▸ **INFORMATION GIVEN**
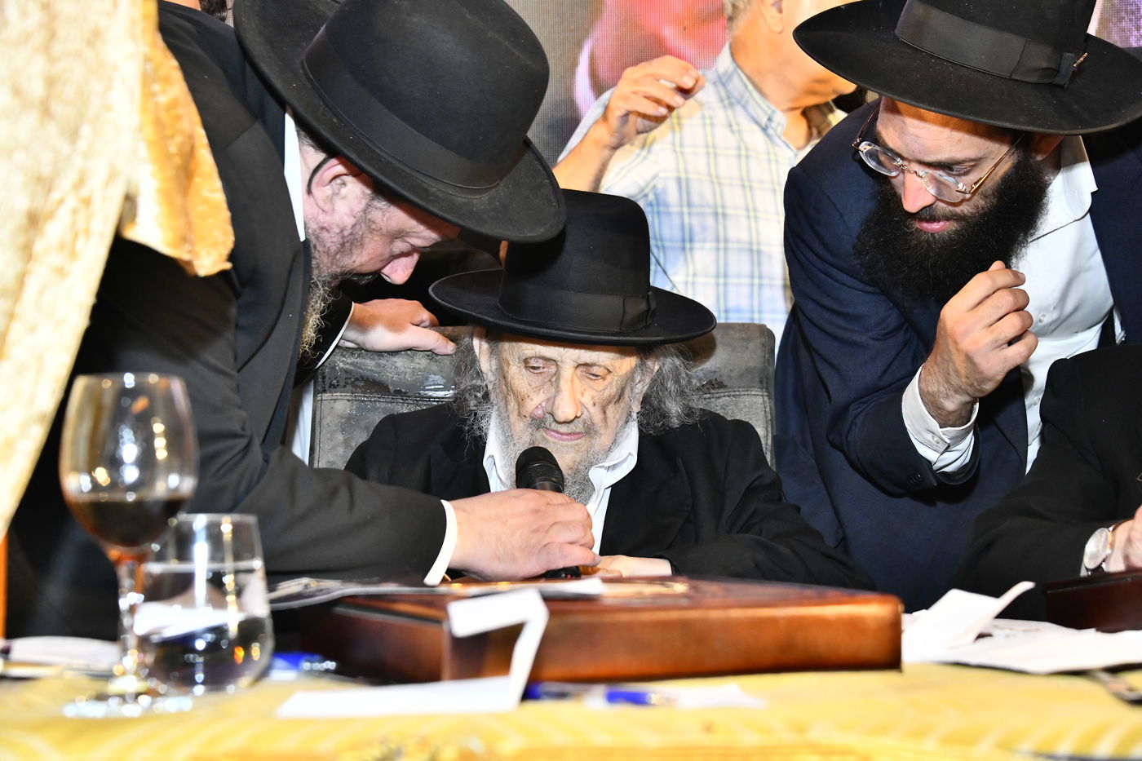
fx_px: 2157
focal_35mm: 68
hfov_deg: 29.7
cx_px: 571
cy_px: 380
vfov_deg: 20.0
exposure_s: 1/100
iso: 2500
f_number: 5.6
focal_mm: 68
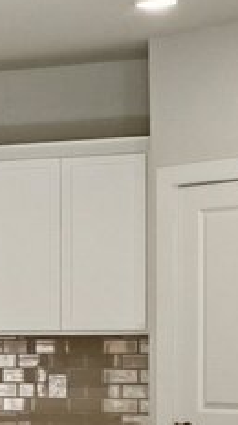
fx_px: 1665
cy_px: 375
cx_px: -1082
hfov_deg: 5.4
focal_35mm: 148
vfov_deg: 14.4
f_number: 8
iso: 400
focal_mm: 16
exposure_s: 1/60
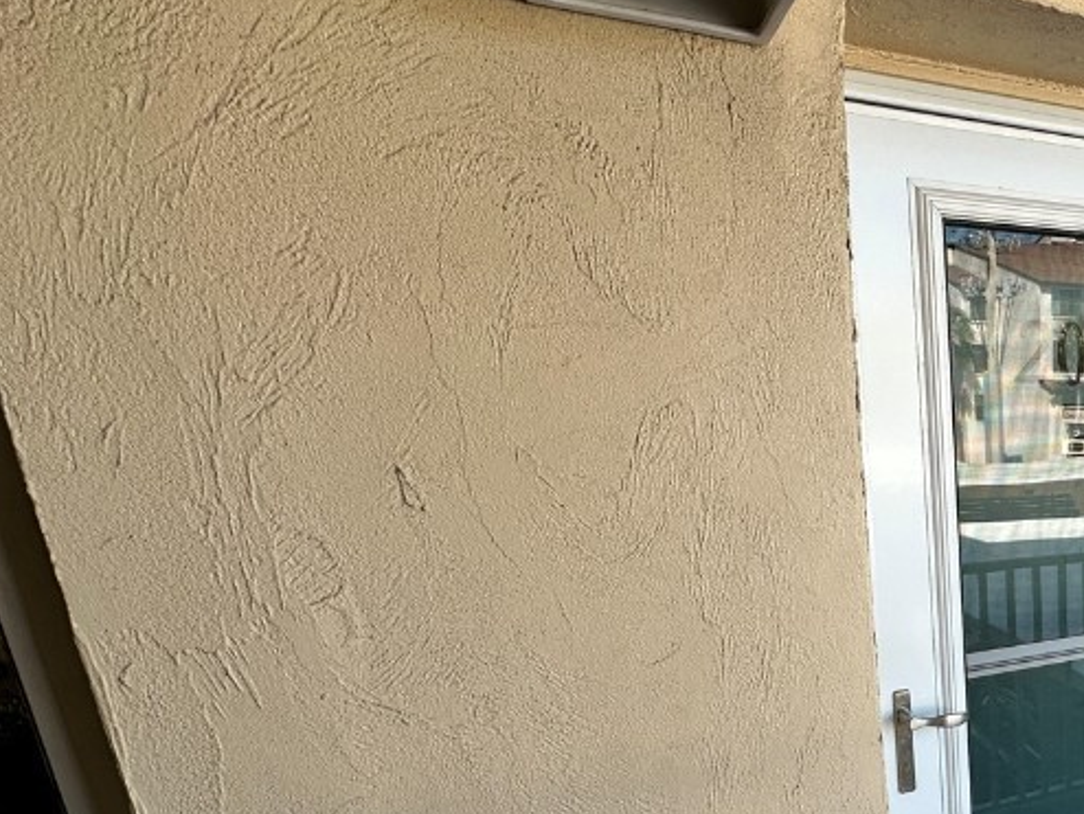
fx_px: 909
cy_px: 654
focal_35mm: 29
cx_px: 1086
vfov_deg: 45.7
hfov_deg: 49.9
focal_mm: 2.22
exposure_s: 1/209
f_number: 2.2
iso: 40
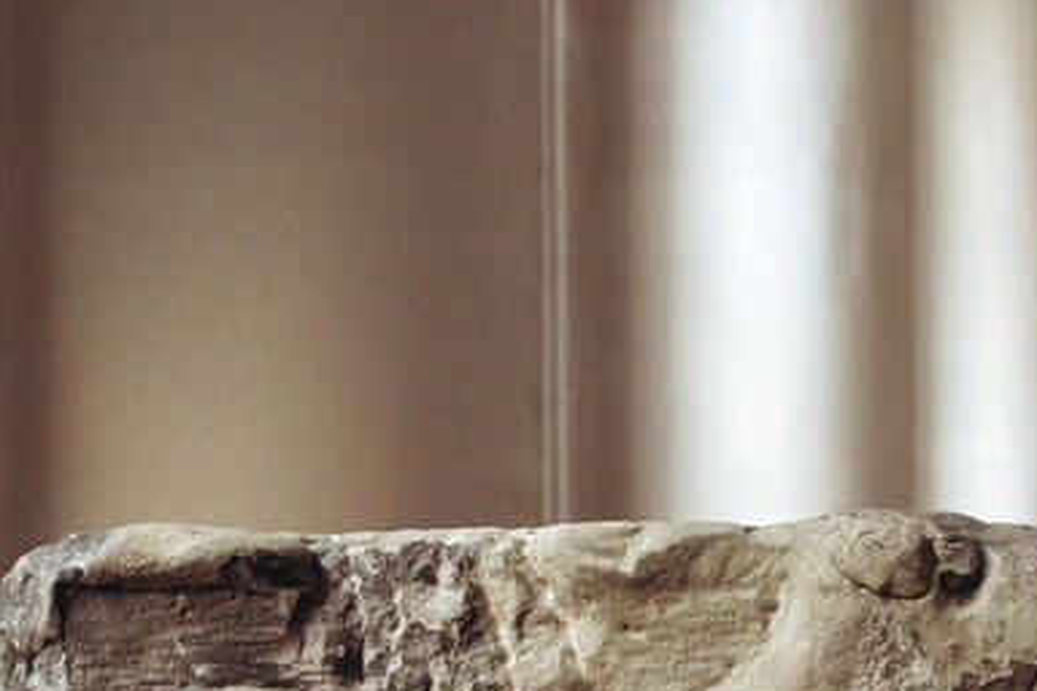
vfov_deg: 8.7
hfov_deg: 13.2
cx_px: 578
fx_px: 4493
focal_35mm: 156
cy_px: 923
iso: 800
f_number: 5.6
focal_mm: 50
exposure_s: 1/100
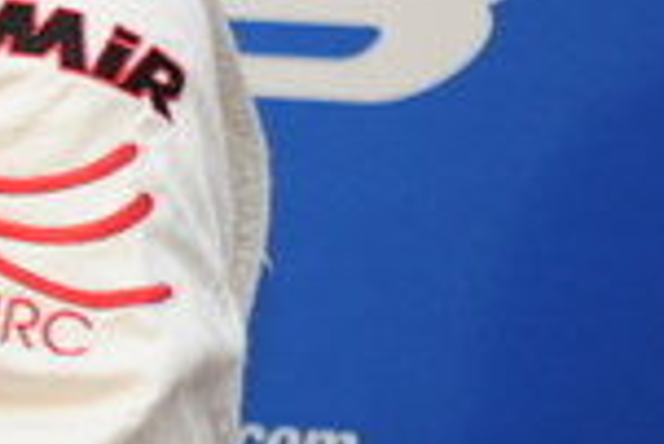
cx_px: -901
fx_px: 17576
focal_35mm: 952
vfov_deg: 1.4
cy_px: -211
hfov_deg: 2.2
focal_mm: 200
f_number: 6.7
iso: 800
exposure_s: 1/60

▸ **WORK TASK**
Output the line containing "fx_px: 17576" together with all later lines of the entries, exactly as written, through the final line.

▸ **ANSWER BELOW**
fx_px: 17576
focal_35mm: 952
vfov_deg: 1.4
cy_px: -211
hfov_deg: 2.2
focal_mm: 200
f_number: 6.7
iso: 800
exposure_s: 1/60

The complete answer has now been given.